WHAT THIS TASK INVOLVES: Print all entries below exactly, without images.

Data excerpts
—————
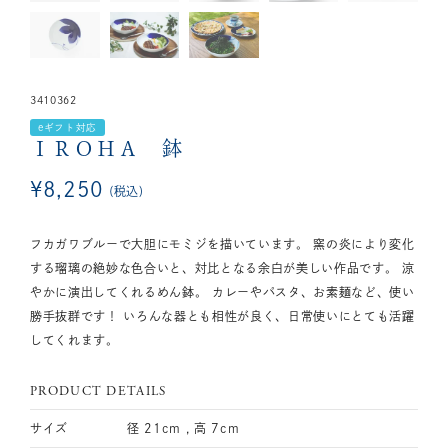
3410362
eギフト対応
ＩＲＯＨＡ 鉢
¥
8,250
税込
フカガワブルーで大胆にモミジを描いています。 窯の炎により変化
する瑠璃の絶妙な色合いと、対比となる余白が美しい作品です。 涼
やかに演出してくれるめん鉢。 カレーやパスタ、お素麺など、使い
勝手抜群です！ いろんな器とも相性が良く、日常使いにとても活躍
してくれます。
PRODUCT DETAILS
サイズ
径 21cm , 高 7cm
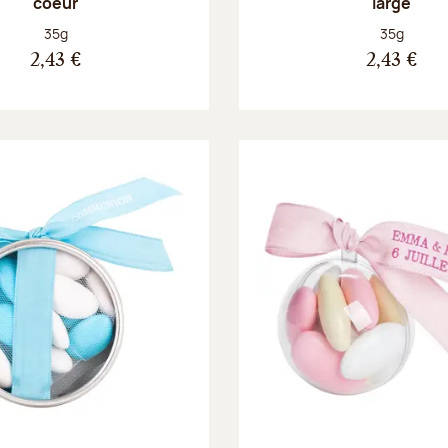
coeur
large
Poids net :
Poids net :
35g
35g
2,43 €
2,43 €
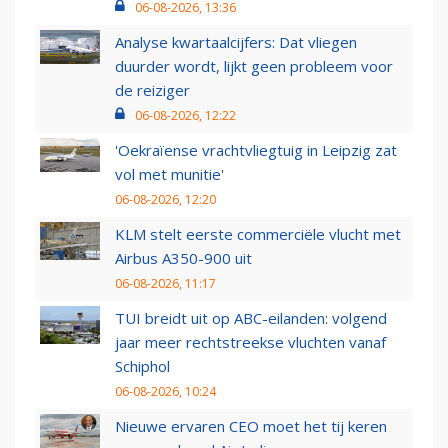
06-08-2026, 13:36
Analyse kwartaalcijfers: Dat vliegen
duurder wordt, lijkt geen probleem voor
de reiziger
06-08-2026, 12:22
'Oekraïense vrachtvliegtuig in Leipzig zat
vol met munitie'
06-08-2026, 12:20
KLM stelt eerste commerciële vlucht met
Airbus A350-900 uit
06-08-2026, 11:17
TUI breidt uit op ABC-eilanden: volgend
jaar meer rechtstreekse vluchten vanaf
Schiphol
06-08-2026, 10:24
Nieuwe ervaren CEO moet het tij keren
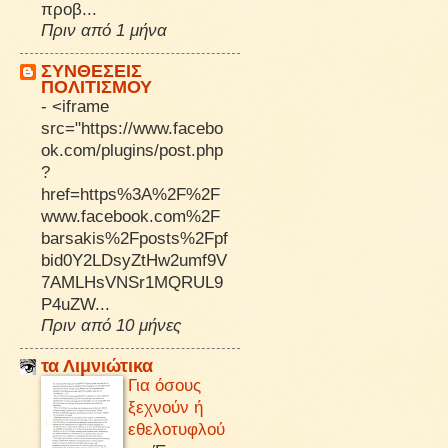
προβ...
Πριν από 1 μήνα
ΣΥΝΘΕΣΕΙΣ
ΠΟΛΙΤΙΣΜΟΥ
-
<iframe
src="https://www.facebo
ok.com/plugins/post.php
?
href=https%3A%2F%2F
www.facebook.com%2F
barsakis%2Fposts%2Fpf
bid0Y2LDsyZtHw2umf9V
7AMLHsVNSr1MQRUL9
P4uZW...
Πριν από 10 μήνες
τα Λιμνιώτικα
Για όσους
ξεχνούν ή
εθελοτυφλού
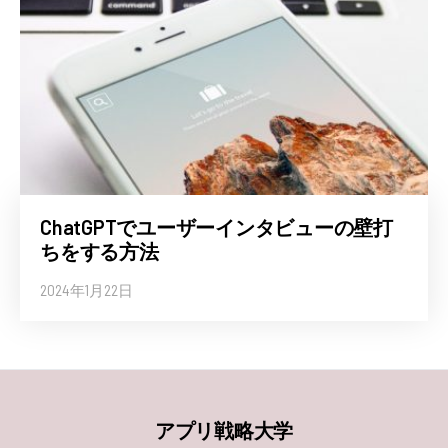
ChatGPTでユーザーインタビューの壁打
ちをする方法
2024年1月22日
アプリ戦略大学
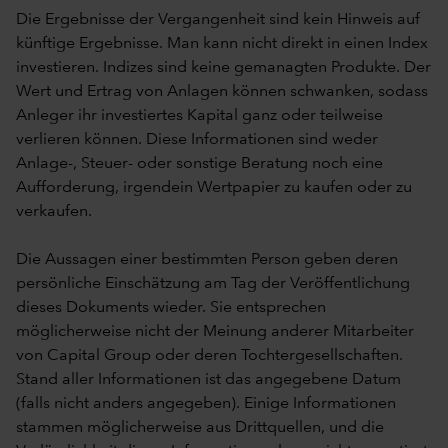
Die Ergebnisse der Vergangenheit sind kein Hinweis auf
künftige Ergebnisse. Man kann nicht direkt in einen Index
investieren. Indizes sind keine gemanagten Produkte. Der
Wert und Ertrag von Anlagen können schwanken, sodass
Anleger ihr investiertes Kapital ganz oder teilweise
verlieren können. Diese Informationen sind weder
Anlage-, Steuer- oder sonstige Beratung noch eine
Aufforderung, irgendein Wertpapier zu kaufen oder zu
verkaufen.
Die Aussagen einer bestimmten Person geben deren
persönliche Einschätzung am Tag der Veröffentlichung
dieses Dokuments wieder. Sie entsprechen
möglicherweise nicht der Meinung anderer Mitarbeiter
von Capital Group oder deren Tochtergesellschaften.
Stand aller Informationen ist das angegebene Datum
(falls nicht anders angegeben). Einige Informationen
stammen möglicherweise aus Drittquellen, und die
—————
YOUR SOLUTION:
3410362
eギフト対応
ＩＲＯＨＡ 鉢
¥
8,250
税込
フカガワブルーで大胆にモミジを描いています。 窯の炎により変化
する瑠璃の絶妙な色合いと、対比となる余白が美しい作品です。 涼
やかに演出してくれるめん鉢。 カレーやパスタ、お素麺など、使い
勝手抜群です！ いろんな器とも相性が良く、日常使いにとても活躍
してくれます。
PRODUCT DETAILS
サイズ
径 21cm , 高 7cm
coeur
large
Poids net :
Poids net :
35g
35g
2,43 €
2,43 €
06-08-2026, 13:36
Analyse kwartaalcijfers: Dat vliegen
duurder wordt, lijkt geen probleem voor
de reiziger
06-08-2026, 12:22
'Oekraïense vrachtvliegtuig in Leipzig zat
vol met munitie'
06-08-2026, 12:20
KLM stelt eerste commerciële vlucht met
Airbus A350-900 uit
06-08-2026, 11:17
TUI breidt uit op ABC-eilanden: volgend
jaar meer rechtstreekse vluchten vanaf
Schiphol
06-08-2026, 10:24
Nieuwe ervaren CEO moet het tij keren
προβ...
Πριν από 1 μήνα
ΣΥΝΘΕΣΕΙΣ
ΠΟΛΙΤΙΣΜΟΥ
-
<iframe
src="https://www.facebo
ok.com/plugins/post.php
?
href=https%3A%2F%2F
www.facebook.com%2F
barsakis%2Fposts%2Fpf
bid0Y2LDsyZtHw2umf9V
7AMLHsVNSr1MQRUL9
P4uZW...
Πριν από 10 μήνες
τα Λιμνιώτικα
Για όσους
ξεχνούν ή
εθελοτυφλού
ChatGPTでユーザーインタビューの壁打
ちをする方法
2024年1月22日
アプリ戦略大学
Die Ergebnisse der Vergangenheit sind kein Hinweis auf
künftige Ergebnisse. Man kann nicht direkt in einen Index
investieren. Indizes sind keine gemanagten Produkte. Der
Wert und Ertrag von Anlagen können schwanken, sodass
Anleger ihr investiertes Kapital ganz oder teilweise
verlieren können. Diese Informationen sind weder
Anlage-, Steuer- oder sonstige Beratung noch eine
Aufforderung, irgendein Wertpapier zu kaufen oder zu
verkaufen.
Die Aussagen einer bestimmten Person geben deren
persönliche Einschätzung am Tag der Veröffentlichung
dieses Dokuments wieder. Sie entsprechen
möglicherweise nicht der Meinung anderer Mitarbeiter
von Capital Group oder deren Tochtergesellschaften.
Stand aller Informationen ist das angegebene Datum
(falls nicht anders angegeben). Einige Informationen
stammen möglicherweise aus Drittquellen, und die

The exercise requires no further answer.